Some individuals with spina bifida require assistive devices such as braces, crutches, or wheelchairs. The location of the malformation on the spine often indicates the type of assistive devices needed. Children with a defect high on the spine and more extensive paralysis will often require a wheelchair, while those with a defect lower on the spine may be able to use crutches, bladder catherizations, leg braces, or walkers.
Treatment for paralysis and bladder and bowel problems typically begins soon after birth, and may include special exercises for the legs and feet to help prepare the child for walking with braces or crutches when he or she is older.

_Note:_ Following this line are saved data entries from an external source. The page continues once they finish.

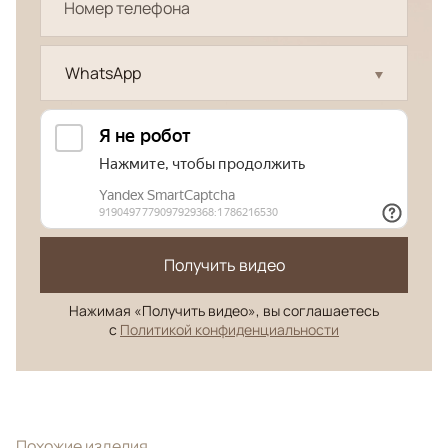
WhatsApp
Получить видео
Нажимая «Получить видео», вы соглашаетесь
с
Политикой конфиденциальности
Похожие изделия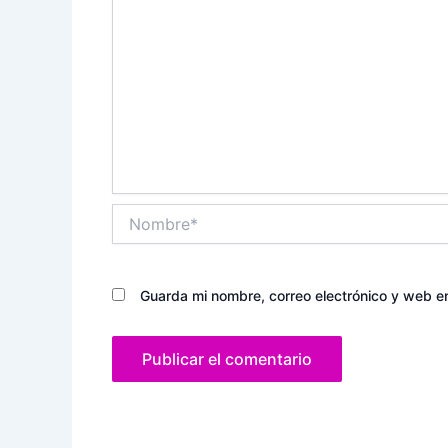
Nombre*
Guarda mi nombre, correo electrónico y web e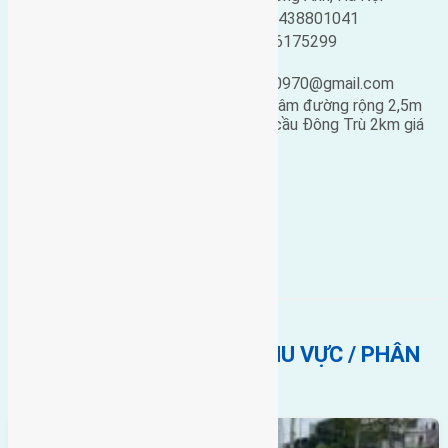
Loại tin:
Bán đất
Điện thoại:
0438801041
Ngày đăng:
Mobile:
0916175299
Ngày cập nhật lại:
Email:
25/02/2019 05:03
ducgiang090970@gmail.com
Cần bán 60m2 (4×15) đất
Du Nội
Mai Lâm đường rộng 2,5m
hướng Nam cách đường to 10m cách cầu Đông Trù 2km giá
12 triệu liên hệ 0916175299
.
Bán Đất
Du Nội
hướng nam
BẤT ĐỘNG SẢN CÙNG KHU VỰC / PHÂN
KHÚC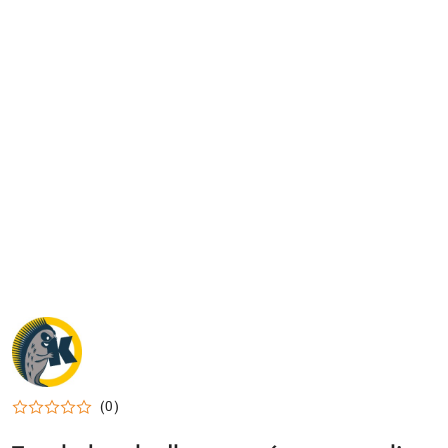
NAZWA
PRODUCENTA:
KRAINA
TUPTUSIA
(0)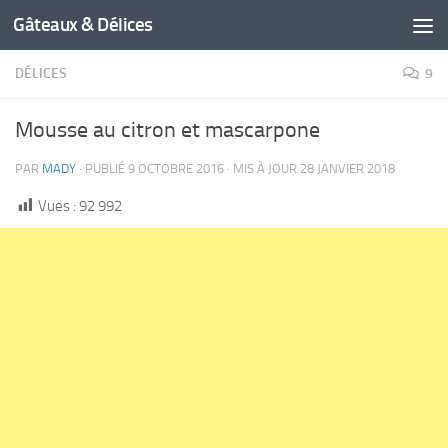
Gâteaux & Délices
DÉLICES
9
Mousse au citron et mascarpone
PAR
MADY
· PUBLIÉ
9 OCTOBRE 2016
· MIS À JOUR
28 JANVIER 2018
Vues :
92 992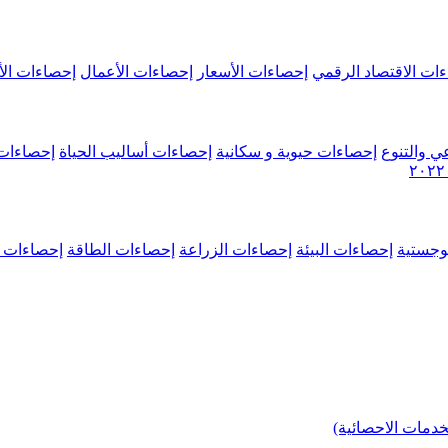
ات الاقتصاد الرقمي
إحصاءات الأسعار
إحصاءات الأعمال
إحصاءات الأ
ي والتنوع
إحصاءات حيوية و سكانية
إحصاءات أساليب الحياة
إحصاءات 
وجستية
إحصاءات البيئة
إحصاءات الزراعة
إحصاءات الطاقة
إحصاءات م
خدمات الاحصائية)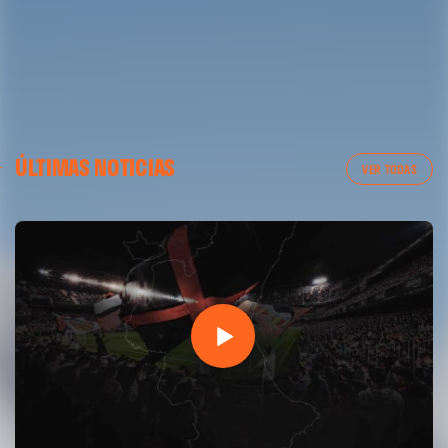
06 agosto 2026
ÚLTIMAS NOTICIAS
VER TODAS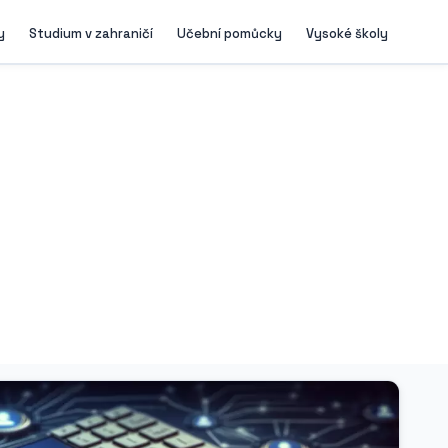
y
Studium v zahraničí
Učební pomůcky
Vysoké školy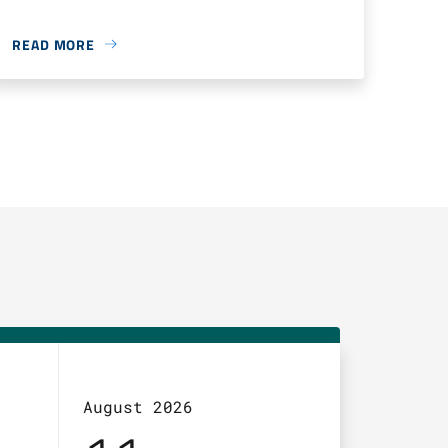
READ MORE
August 2026
August 2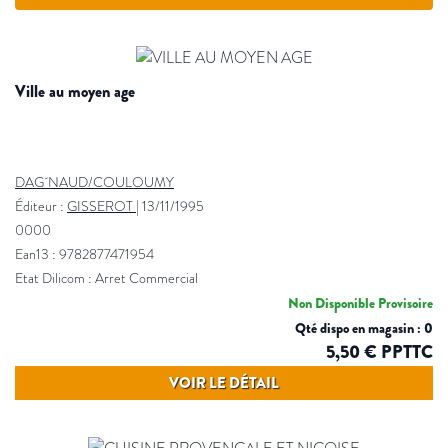
ville au moyen age
DAG´NAUD/COULOUMY
Éditeur :
GISSEROT
|
13/11/1995
0000
Ean13 : 9782877471954
Etat Dilicom : Arret Commercial
Non Disponible Provisoire
Qté dispo en magasin : 0
5,50 € PPTTC
VOIR LE DÉTAIL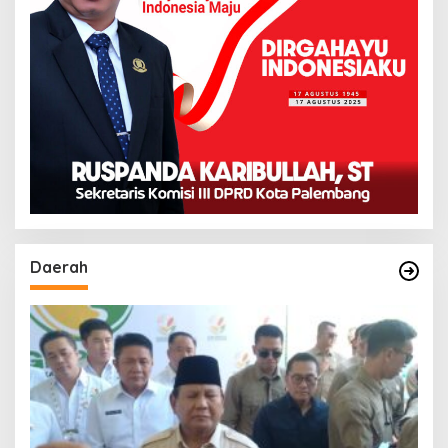
Daerah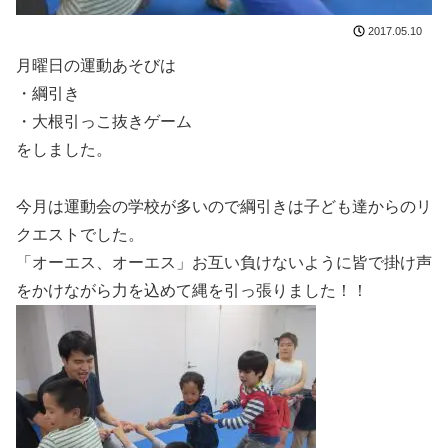
2017.05.10
月曜日の運動あそびは
・綱引き
・大根引っこ抜きゲーム
をしました。
今月は運動会の学校が多いので綱引きは子ども達からのリ
クエストでした。
「オーエス、オーエス」お互い負けないように皆で掛け声
をかけながら力を込めて縄を引っ張りました！！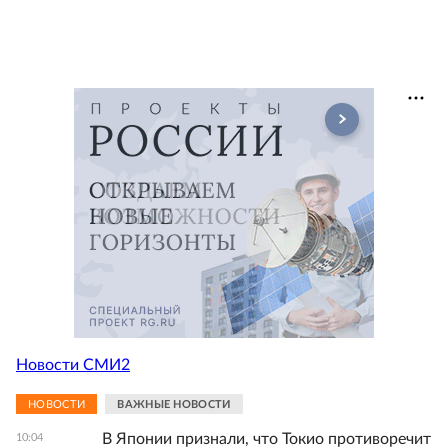
Новости СМИ2
НОВОСТИ
ВАЖНЫЕ НОВОСТИ
В Японии признали, что Токио противоречит
10:04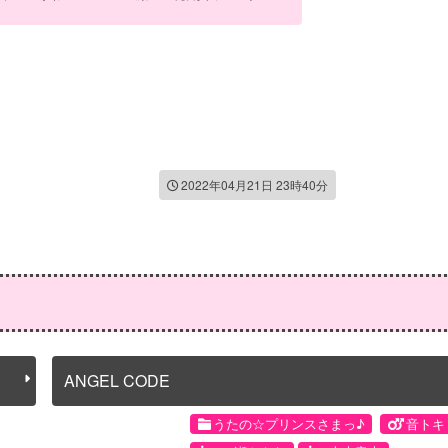
2022年04月21日 23時40分
ANGEL CODE
うたの☆プリンスさまっ♪
音トキ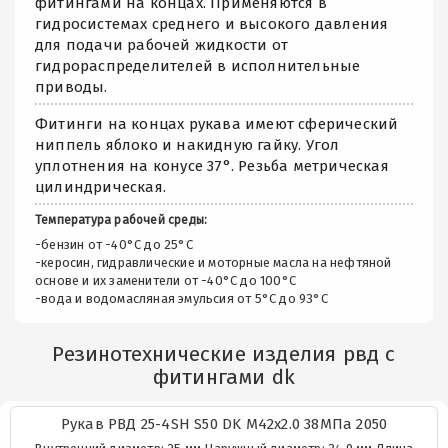
фитингами на концах. Применяются в
гидросистемах среднего и высокого давления
для подачи рабочей жидкости от
гидрораспределителей в исполнительные
приводы.
Фитинги на концах рукава имеют сферический
ниппель яблоко и накидную гайку. Угол
уплотнения на конусе 37°. Резьба метрическая
цилиндрическая.
Температура рабочей среды:
-бензин от -40°C до 25°C
-керосин, гидравлические и моторные масла на нефтяной
основе и их заменители от -40°C до 100°C
-вода и водомасляная эмульсия от 5°C до 93°C
Резинотехнические изделия рвд с
фитингами dk
Рукав РВД 25-4SH S50 DK М42х2.0 38МПа 2050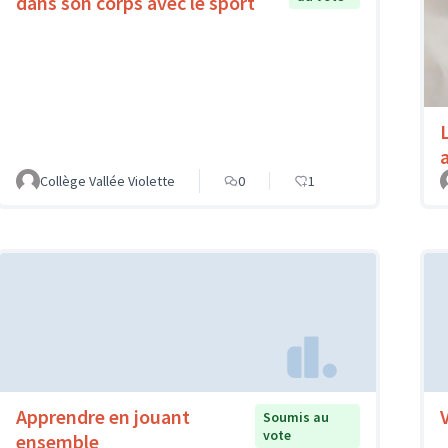
dans son corps avec le sport
Collège Vallée Violette
0
1
Apprendre en jouant
Soumis au
vote
ensemble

Folic acid, also called folate, is an important vitamin in the development of a healthy fetus. Although taking this vitamin cannot guarantee having a healthy baby, it can help. Recent studies have shown that by adding folic acid to their diets, women of childbearing age significantly reduce the risk of having a child with a neural tube defect, such as spina bifida. Therefore, it is recommended that all women of childbearing age consume 400 micrograms of folic acid daily. Foods high in folic acid include dark green vegetables, egg yolks, and some fruits. Many foods – such as some breakfast cereals, enriched breads, flours, pastas, rice, and other grain products – are now fortified with folic acid. A lot of multivitamins contain the recommended dosage of folic acid as well.
Women who have a child with spina bifida, have spina bifida themselves, or have already had a pregnancy affected by any neural tube defect are at greater risk of having a child with spina bifida or another neural tube defect. These women may require more folic acid before they become pregnant.
Children with spina bifida can lead relatively active lives. Prognosis depends on the number and severity of abnormalities and associated complications. Most children with the disorder have normal intelligence and can walk, usually with assistive devices. If learning problems develop, early educational intervention is helpful.